In terms of world views, when you come from a Judea-Christian worldview you accept the premise that there is the god of good and the god of evil and that evil is a dynamic force. In the Indian worldview, there was no such thing as that. There was not this dichotomy of good and evil, they were not opposite and equal forces, there was no idea of sin.
Phil Lucas

What is essential to the story is the notion of freedom in native peoples. In the native world the good of the group and the needs of the individual so coincide and intermesh that they imply one another. When an individual does what is best for himself it almost automatically means that he or she is doing what is best for the group as well. At the same time when the group’s interests are looked after by the collection of individuals that make up an Indian community with a focus on community of interest above all else, the value of cooperation, the value of sharing rather than the hoarding of wealth, that when the one acts normally it is almost always to the benefit of the other. And that is the finest kind of freedom you can have. What makes native communities work is this notion of freedom.

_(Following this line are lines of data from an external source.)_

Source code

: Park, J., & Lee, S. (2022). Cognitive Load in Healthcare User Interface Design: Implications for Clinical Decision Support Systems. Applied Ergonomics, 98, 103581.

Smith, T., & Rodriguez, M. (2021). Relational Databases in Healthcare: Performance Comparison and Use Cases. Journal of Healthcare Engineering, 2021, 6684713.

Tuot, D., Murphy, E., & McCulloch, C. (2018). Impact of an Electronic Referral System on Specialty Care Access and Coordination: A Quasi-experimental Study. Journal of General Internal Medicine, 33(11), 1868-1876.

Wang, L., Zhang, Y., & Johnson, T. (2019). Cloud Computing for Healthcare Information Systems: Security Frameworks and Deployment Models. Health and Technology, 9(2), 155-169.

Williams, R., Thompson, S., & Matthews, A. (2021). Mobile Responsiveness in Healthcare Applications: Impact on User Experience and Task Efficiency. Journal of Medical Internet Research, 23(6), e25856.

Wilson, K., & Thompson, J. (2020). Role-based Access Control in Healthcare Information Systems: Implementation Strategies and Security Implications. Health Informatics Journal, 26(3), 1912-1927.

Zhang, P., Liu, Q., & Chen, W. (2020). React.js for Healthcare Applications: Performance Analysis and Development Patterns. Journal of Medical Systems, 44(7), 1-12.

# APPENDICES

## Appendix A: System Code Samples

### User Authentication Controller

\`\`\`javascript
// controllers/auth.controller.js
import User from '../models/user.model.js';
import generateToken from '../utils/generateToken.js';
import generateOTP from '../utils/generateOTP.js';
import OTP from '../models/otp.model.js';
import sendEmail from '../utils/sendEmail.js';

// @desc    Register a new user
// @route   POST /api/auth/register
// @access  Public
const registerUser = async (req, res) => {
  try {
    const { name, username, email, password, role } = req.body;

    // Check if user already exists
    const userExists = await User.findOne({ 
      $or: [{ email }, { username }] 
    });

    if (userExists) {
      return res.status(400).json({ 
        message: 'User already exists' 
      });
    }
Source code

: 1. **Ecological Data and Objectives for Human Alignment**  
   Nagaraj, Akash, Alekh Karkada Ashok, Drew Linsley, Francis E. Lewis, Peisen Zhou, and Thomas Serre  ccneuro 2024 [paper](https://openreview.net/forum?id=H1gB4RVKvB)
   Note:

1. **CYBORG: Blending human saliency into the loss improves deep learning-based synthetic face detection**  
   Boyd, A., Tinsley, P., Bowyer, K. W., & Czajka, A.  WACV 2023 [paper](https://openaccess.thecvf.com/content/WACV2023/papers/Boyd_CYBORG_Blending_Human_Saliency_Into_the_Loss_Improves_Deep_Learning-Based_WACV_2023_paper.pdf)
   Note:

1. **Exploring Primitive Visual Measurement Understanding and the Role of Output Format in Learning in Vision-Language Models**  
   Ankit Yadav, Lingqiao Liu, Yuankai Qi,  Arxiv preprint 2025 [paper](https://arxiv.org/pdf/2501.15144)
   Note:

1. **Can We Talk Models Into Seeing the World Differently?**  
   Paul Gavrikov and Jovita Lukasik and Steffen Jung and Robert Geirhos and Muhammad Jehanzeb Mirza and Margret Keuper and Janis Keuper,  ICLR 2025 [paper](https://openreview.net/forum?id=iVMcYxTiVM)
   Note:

This is important because if we don’t sell the notion of freedom as it was developed here I fear we won’t be able to sell much else.. We’ve got to be very clear on this absolute cornerstone about what it means to be American. If we can’t make the case for the likelihood it came from the native peoples and that everyone else has polished it, I fear they won’t accept what else we might say about the other things however well we say it.

Alfonso Ortiz

The simple story on the segment on agriculture is the story of how all the foods from the Americas spread around the world. That is an important story in its own right, but another layer of it, from a different view, is about the different philosophy and system of agriculture.

The Europeans took the crops and created more food and changed the world but it created more problems because they didn’t take the understanding of how these crops could flourish together. This is a different philosophy, a different system, based on diversity and on finding the right mixture, and a different way of relating, not only to the plant, but to the whole earth and to the other people around you.

When they took only one potato and that potato had a problem then the whole economy crashed and millions starved to death and I think that is a good analogy for us today. The principle of diversity was not appreciated in the old world because they wanted uniformity and because they could yield more crops.